Saturday, November 29, 2014

All about the Forex Margin Trading

In forex, margin trading is the strategy of borrowing money to buy stocks. After finding a reliable broker and securing a margin account, a trader may begin accumulating up to 50% of new resources. Provided he keeps his end of the bargain (i.e. follow rules specified by the broker), his loaning privileges won’t be revoked. For instance, should a trader have $5000 in his margin account, he is entitled to borrow up to 50%, enabling him a total of $10,000. He may choose to use the money all at once or put it aside for later.

The Margin Call: Why Is It Dreaded?

The Two Types of Margins

1.    Initial Margin
-    the highest initial borrowable amount
2.    Maintenance Margin
-    the required amount to be maintained

The margin call is issued by a broker should a trader either reach the initial margin or back down the maintenance margin. It is dreaded (especially in volatile markets) as once given, it legally obligates a trader to add more funds to his margin account. Should he fail to do so, his only other option is to surrender collaterals and liquidate his position which means, he needs to terminate the contract.

Paper Losses

In margin trading, should things go against expectations, a trader’s loss remains to be paper loss (unrealized loss until collaterals are used and securities are sold).
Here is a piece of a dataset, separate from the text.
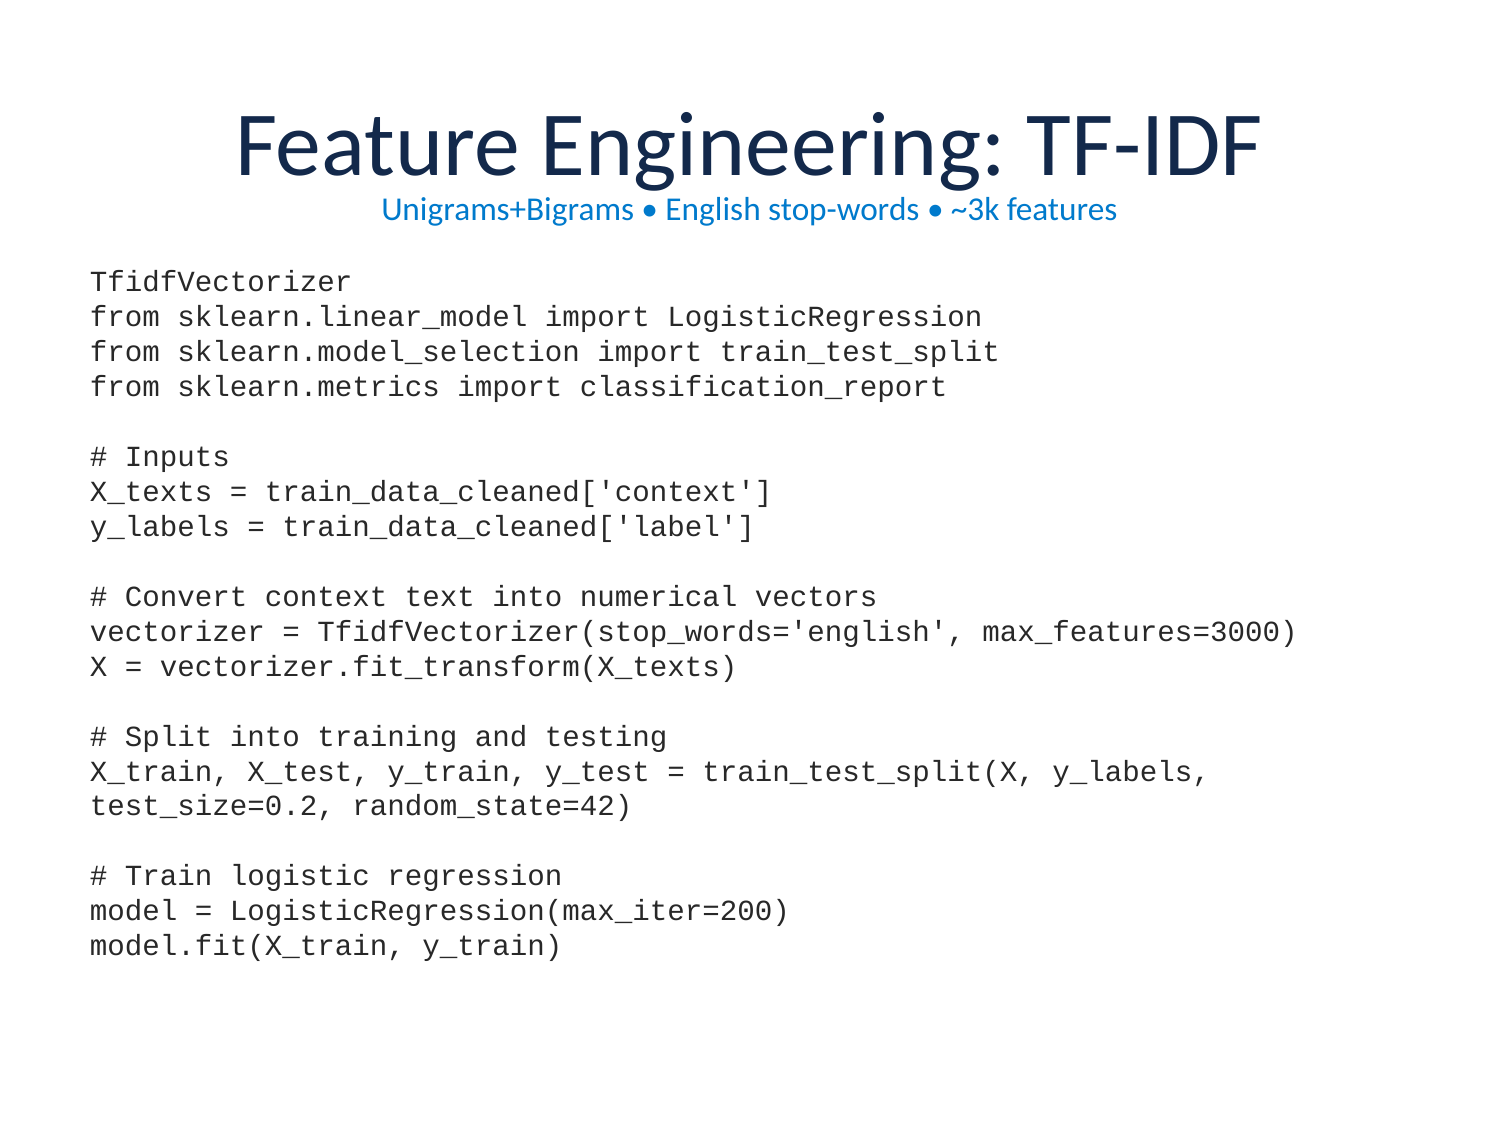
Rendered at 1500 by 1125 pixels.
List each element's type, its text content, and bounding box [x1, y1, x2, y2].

Say, he lost a grand sum by having taken part in a wrong investment, he may still salvage his situation. With this, he is able to justify previous mistakes before being officially fined by his broker. In time, employing the best strategies may allow him to start fresh.

The Plus Side

As in forex, it’s all about leverage; margin trading grants a trader the chance to buy way more stocks than he could normally afford. It amplifies abilities as well as the prices of stocks. Especially after sorting his deals, establishing an income-generating business from the borrowed money will be easy. Also, should he choose the right stock-based investment, the margin trading strategy dramatically increases his profit.

The Down Side

Despite a loss being declared unofficial until no collateral is used and no security is sold, margin trading is only meant for an advanced forex trader. Leverage may be advantageous but it still is a double-edged sword. Should there be supposedly a minor 5% loss, the stakes become much higher. As profits are exaggerated, commissions and interest come into the equation and the small amount can reach up to 15%.